The Caricature
Something happens in relationships that most people don’t notice until it’s already taken hold. It doesn’t arrive suddenly. It drifts in quietly, layer by layer, until it reshapes how you see your partner. You think you’re looking at them, but you’re not. You’re looking at a version you’ve built over time.
I call it the caricature.
The caricature isn’t your partner. It’s the reduced sketch you carry inside you — a simplified, distorted version made from accumulated frustrations and hurts. At the beginning of a relationship, it doesn’t exist. You see the other person in full colour, with nuance and complexity. You assume the best. You leave room for ordinary human fluctuation.
But unmet needs, repeated disappointments, and unresolved hurts leave a residue. From that residue, the caricature forms. Slowly, unconsciously, it begins to overlay the real person. Their words are filtered through it. Their gestures are interpreted by it.
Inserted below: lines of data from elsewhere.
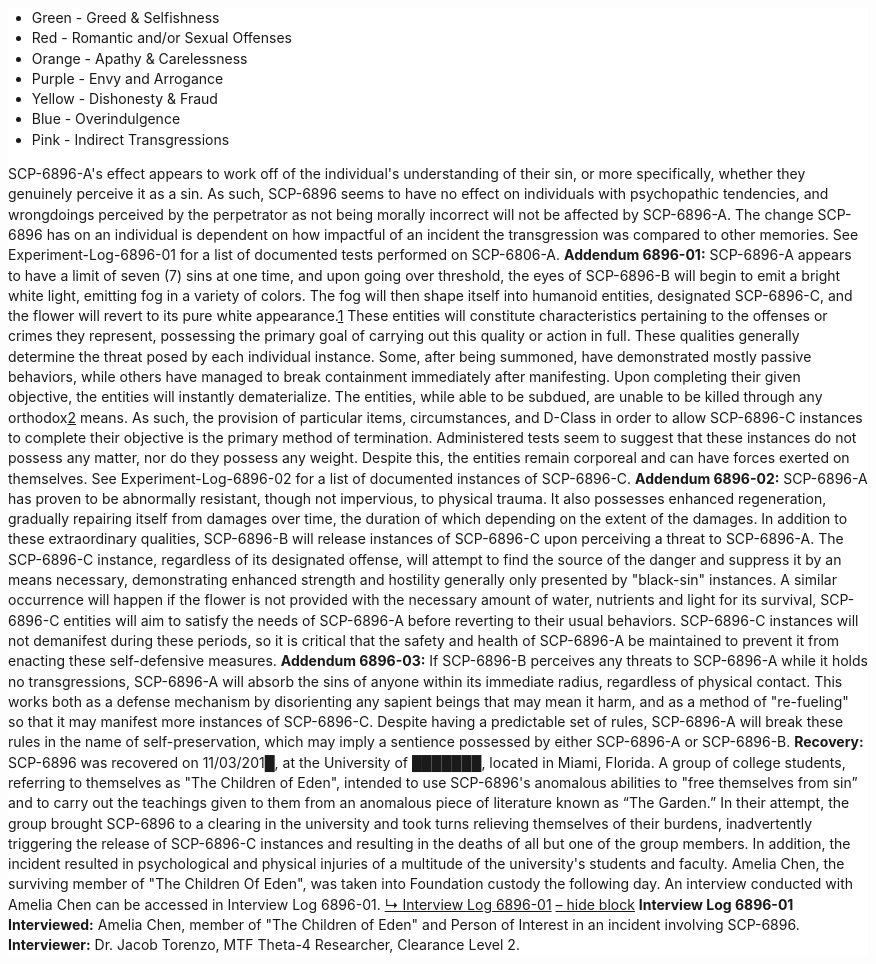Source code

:   * Green \- Greed & Selfishness
  * Red \- Romantic and/or Sexual Offenses
  * Orange \- Apathy & Carelessness
  * Purple \- Envy and Arrogance
  * Yellow \- Dishonesty & Fraud
  * Blue \- Overindulgence
  * Pink \- Indirect Transgressions

SCP-6896-A's effect appears to work off of the individual's understanding of their sin, or more specifically, whether they genuinely perceive it as a sin. As such, SCP-6896 seems to have no effect on individuals with psychopathic tendencies, and wrongdoings perceived by the perpetrator as not being morally incorrect will not be affected by SCP-6896-A. The change SCP-6896 has on an individual is dependent on how impactful of an incident the transgression was compared to other memories. See Experiment-Log-6896-01 for a list of documented tests performed on SCP-6806-A.
**Addendum 6896-01:** SCP-6896-A appears to have a limit of seven (7) sins at one time, and upon going over threshold, the eyes of SCP-6896-B will begin to emit a bright white light, emitting fog in a variety of colors. The fog will then shape itself into humanoid entities, designated SCP-6896-C, and the flower will revert to its pure white appearance.[1](javascript:;) These entities will constitute characteristics pertaining to the offenses or crimes they represent, possessing the primary goal of carrying out this quality or action in full. These qualities generally determine the threat posed by each individual instance. Some, after being summoned, have demonstrated mostly passive behaviors, while others have managed to break containment immediately after manifesting. Upon completing their given objective, the entities will instantly dematerialize. The entities, while able to be subdued, are unable to be killed through any orthodox[2](javascript:;) means. As such, the provision of particular items, circumstances, and D-Class in order to allow SCP-6896-C instances to complete their objective is the primary method of termination. Administered tests seem to suggest that these instances do not possess any matter, nor do they possess any weight. Despite this, the entities remain corporeal and can have forces exerted on themselves. See Experiment-Log-6896-02 for a list of documented instances of SCP-6896-C.
**Addendum 6896-02:** SCP-6896-A has proven to be abnormally resistant, though not impervious, to physical trauma. It also possesses enhanced regeneration, gradually repairing itself from damages over time, the duration of which depending on the extent of the damages. In addition to these extraordinary qualities, SCP-6896-B will release instances of SCP-6896-C upon perceiving a threat to SCP-6896-A. The SCP-6896-C instance, regardless of its designated offense, will attempt to find the source of the danger and suppress it by an means necessary, demonstrating enhanced strength and hostility generally only presented by "black-sin" instances. A similar occurrence will happen if the flower is not provided with the necessary amount of water, nutrients and light for its survival, SCP-6896-C entities will aim to satisfy the needs of SCP-6896-A before reverting to their usual behaviors. SCP-6896-C instances will not demanifest during these periods, so it is critical that the safety and health of SCP-6896-A be maintained to prevent it from enacting these self-defensive measures.
**Addendum 6896-03:** If SCP-6896-B perceives any threats to SCP-6896-A while it holds no transgressions, SCP-6896-A will absorb the sins of anyone within its immediate radius, regardless of physical contact. This works both as a defense mechanism by disorienting any sapient beings that may mean it harm, and as a method of "re-fueling" so that it may manifest more instances of SCP-6896-C. Despite having a predictable set of rules, SCP-6896-A will break these rules in the name of self-preservation, which may imply a sentience possessed by either SCP-6896-A or SCP-6896-B.
**Recovery:** SCP-6896 was recovered on 11/03/201█, at the University of ███████, located in Miami, Florida. A group of college students, referring to themselves as "The Children of Eden", intended to use SCP-6896's anomalous abilities to "free themselves from sin” and to carry out the teachings given to them from an anomalous piece of literature known as “The Garden.” In their attempt, the group brought SCP-6896 to a clearing in the university and took turns relieving themselves of their burdens, inadvertently triggering the release of SCP-6896-C instances and resulting in the deaths of all but one of the group members. In addition, the incident resulted in psychological and physical injuries of a multitude of the university's students and faculty. Amelia Chen, the surviving member of "The Children Of Eden", was taken into Foundation custody the following day. An interview conducted with Amelia Chen can be accessed in Interview Log 6896-01.
[↳ Interview Log 6896-01](javascript:;)
[– hide block](javascript:;)
**Interview Log 6896-01**
**Interviewed:** Amelia Chen, member of "The Children of Eden" and Person of Interest in an incident involving SCP-6896.
**Interviewer:** Dr. Jacob Torenzo, MTF Theta-4 Researcher, Clearance Level 2.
You respond to the distortion rather than to the human being in front of you.
The caricature narrows your partner down to a handful of traits — usually the ones that wound the most. “The one who never listens.” “The one who always criticises.” “The one who doesn’t care.” Complexity collapses. Nuance disappears. And because the shift is gradual, you never notice the moment of replacement.
Once the caricature sets in, everything gets interpreted through it. A sigh becomes criticism. A pause becomes selfishness. A question becomes rejection. Desire fades, not because attraction died, but because it no longer has a real person to land on. The caricature even fills in motives: “She said that because she doesn’t respect me.” “He did that because he doesn’t care.” Assumptions harden into truth.
When couples struggle, they often bring me their caricatures and ask me to validate them. But the real problem isn’t that the partner has flaws. The real problem is that they’ve stopped being seen at all.
And this part matters: the caricature isn’t your partner’s fault. It forms because the mind likes shortcuts. It simplifies complexity to make life easier. But in relationships, that shortcut becomes a trap.
So what breaks the caricature?
Interpretive generosity.
Interpretive generosity is the choice to resist easy conclusions about your partner’s motives or intentions. It’s the deliberate act of allowing them to be more than the narrow version pain has constructed. It doesn’t erase real behaviour; it restores perspective. It interrupts the automatic meaning-making that turns every disappointment into evidence of defect.
The caricature is corrosive because it distorts perception. Interpretive generosity is corrective because it lets you see again. And once you can see the person — not the sketch — the relationship finally has room to move.